A few days ago I was driving home from work with one thought in my mind: dark chocolate peanut butter cookies. Because sometimes I just think about cookies out of the blue. So, I called up my mom (aka the cookie queen) and asked for her cookie expertise.
After comparing a few different methods and recipes, we decided on the classic “chocolate crackle” cookie. In reality, it’s called a chocolate crinkle, but for some reason I have always called it a chocolate crackle. The chocolate crackle cookie is my favorite. cookie. ever. My mom makes them every year for Christmas, and I never have them outside of the holiday season. So, they’re a bit of a delicacy, and it’s a bit of a sin to make them in April. What can you do?
Chocolate crackle cookies are made with chocolate squares, oil (no butter here, folks!), and eggs (+ the necessary dry ingredients.) They’re rolled in a ball and coated in powdered sugar. I’ll share this recipe another time, of course.
The chocolate crackle cookie relies heavily on eggs to give it shape and moisture, so I thought this recipe wouldn’t work out vegan. But I’m always up for the challenge! Turns out, Bob’s Red Mill egg replacer did the job just fine, and I’m sure any other brand egg replacer would do the same. I haven’t experimented with flax or chia eggs yet, but I’ll be sure to update the post when I do.
As I drove home from work, my mom read out a few theories on dark chocolate peanut butter cookies. The best chocolate option ended up being 100% dark chocolate squares (I used Ghiradelli, but any brand works) melted down to liquid chocolate. I did this in the microwave, stirring every 10-20 seconds to prevent burning.
The peanut butter method is a little more creative. Portion out 1/2 teaspoon scoops of peanut butter on to a dish and let sit in the freezer for at least 15 minutes. This firms up the peanut butter and makes it easier to work with for when you pop it in the middle of the cookies.
Scoop out the cookie dough onto a parchment paper lined pan, then press the dough flat with your fingers.
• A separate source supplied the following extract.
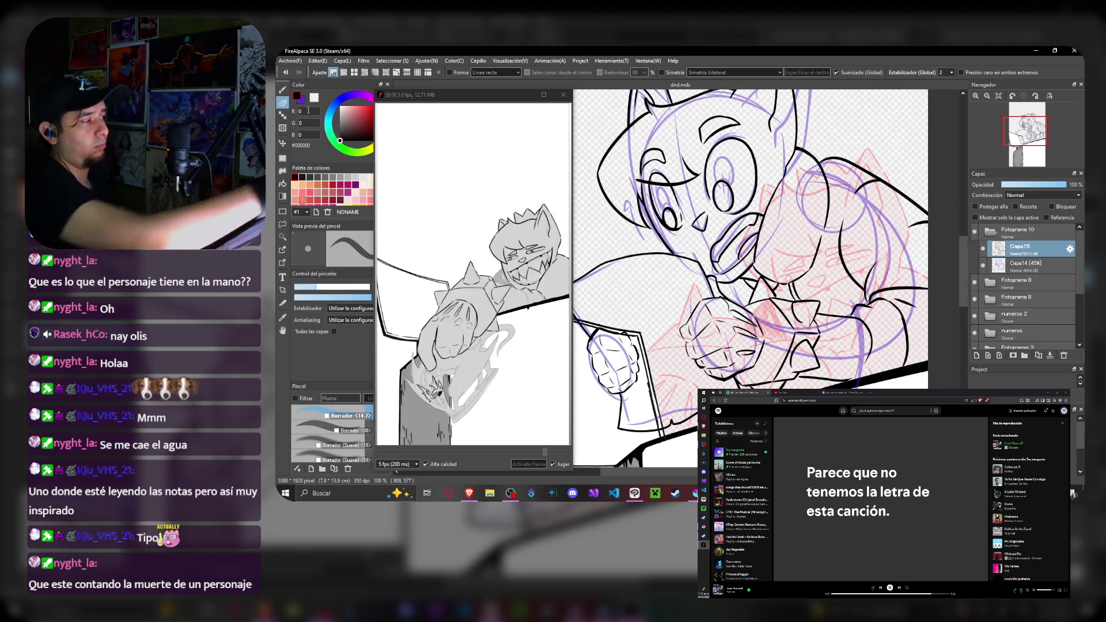
{"action": "key", "text": "b"}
Place a frozen scoop of peanut butter on each flattened cookie dough, then roll it back up into a ball. There you go, dark chocolate peanut butter cookies!
Fire up your ovens and throw together some peanut butter and chocolate, and you’ve got some dark chocolate peanut butter cookies to make!
These cookies are fluffy and bite-sized, with a gooey peanut butter center surrounded by a dark chocolate cookie.
- 4 ounces unsweetened chocolate, melted
- 1 and 1/2 cups sugar
- 1/2 cup canola oil
- 3 eggs or egg replacers
- 2 teaspoons vanilla
- 2 cups all-purpose flour
- 2 teaspoons baking powder
- 1/2 cup smooth peanut butter
In a large mixing bowl, stir together beaten eggs or egg replacers (see note), sugar, melted chocolate, cooking oil, and vanilla.
Stir together flour and baking powder in a separate bowl. Slowly mix in the flour mixture, until thoroughly combined. Cover and chill for at least 1 hour, or until the dough is easy to handle
Scoop out 1/2 teaspoon portions of peanut butter onto a plate or cutting board. Freeze the individual peanut butter portions for at least fifteen minutes before using, so that they are firm and easy to handle.
Preheat the oven to 375°F. Scoop out the dough using a tablespoon measure. Flatten the cookie dough balls with your hand and place a frozen peanut butter portion in the center. Roll the cookie dough back into a ball. Bake for 8 to 10 minutes or until edges are set and tops appear cracked.
Remove cookies from the oven and cool on a wire wrack. Makes about 48 small cookies. Keep at room temperature for up to 5 days, or freeze in closed container for up to 3 months.
This recipe can be made vegan by replacing the eggs with "egg replacer". I use Bob's Red Mill, but any "egg replacer" found in the natural foods aisle will likely work.